Collect every line below that contains the word "LAND", and treat uppercase and lowercase as different.

RECORDS TO PROCESS Start Marker

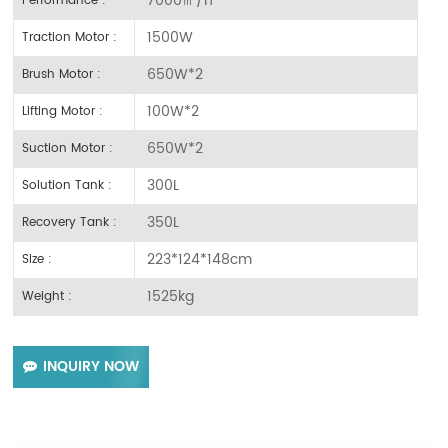
Performance :
1500W
Traction Motor :
650W*2
Brush Motor :
100W*2
Lifting Motor :
650W*2
Suction Motor :
300L
Solution Tank :
350L
Recovery Tank :
223*124*148cm
Size :
1525kg
Weight :
INQUIRY NOW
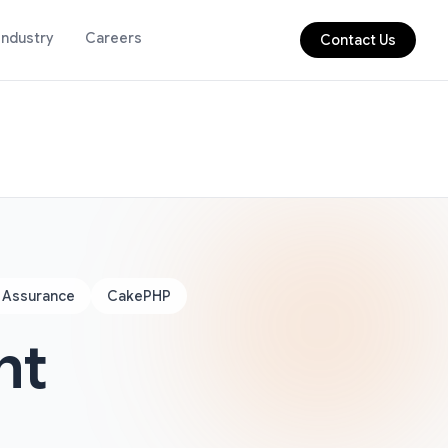
Industry
Careers
Contact Us
y Assurance
CakePHP
nt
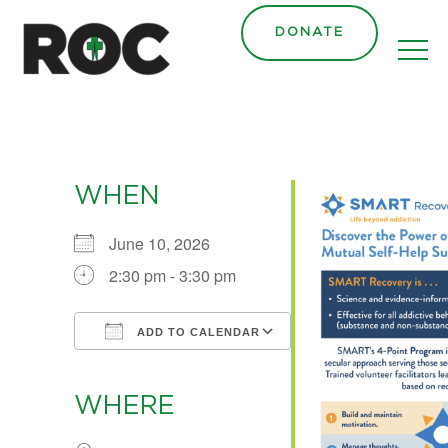
content
DONATE
WHEN
June 10, 2026
2:30 pm - 3:30 pm
ADD TO CALENDAR
Download ICS
Google Calendar
iCalendar
Office 365
Outlook Live
WHERE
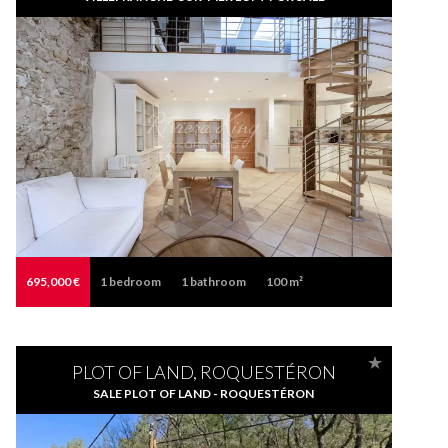
695,000 €
1
bedroom
1
bathroom
100 m²
PLOT OF LAND, ROQUESTÉRON
SALE PLOT OF LAND - ROQUESTÉRON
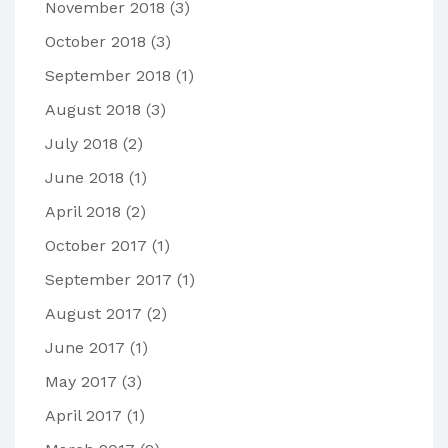
November 2018
(3)
October 2018
(3)
September 2018
(1)
August 2018
(3)
July 2018
(2)
June 2018
(1)
April 2018
(2)
October 2017
(1)
September 2017
(1)
August 2017
(2)
June 2017
(1)
May 2017
(3)
April 2017
(1)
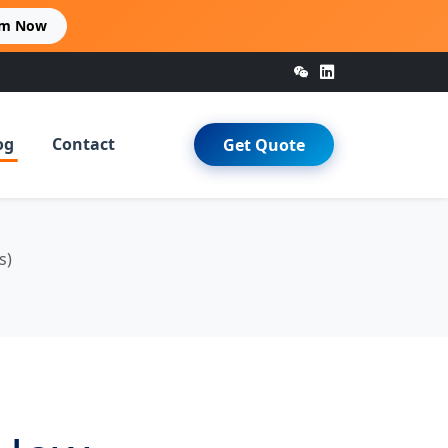
im Now
og
Contact
Get Quote
s)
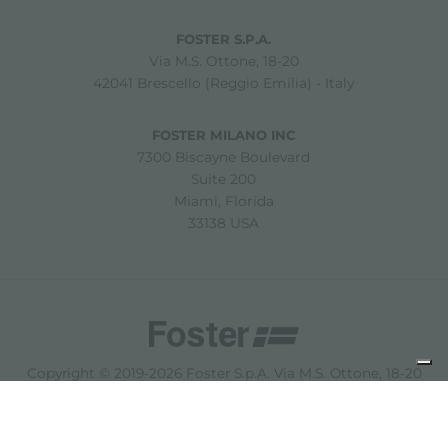
FOSTER S.P.A.
Via M.S. Ottone, 18-20
42041 Brescello (Reggio Emilia) - Italy
FOSTER MILANO INC
7300 Biscayne Boulevard
Suite 200
Miami, Florida
33138 USA
Copyright © 2019-2026 Foster S.p.A. Via M.S. Ottone, 18-20
42041 Brescello (Reggio Emilia) - Italy
P. Iva: 01072310350 | REA RE 11802 | Cap. Soc. 2.500.000 €
i.v.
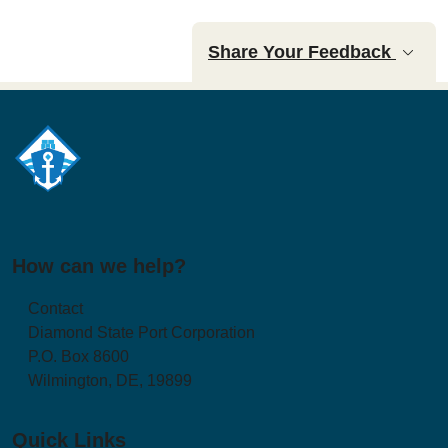
Share Your Feedback
How can we help?
Contact
Diamond State Port Corporation
P.O. Box 8600
Wilmington, DE, 19899
Quick Links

RECORDS TO PROCESS End Marker

__ANSWER BOX__:
PLOT OF LAND, ROQUESTÉRON
SALE PLOT OF LAND - ROQUESTÉRON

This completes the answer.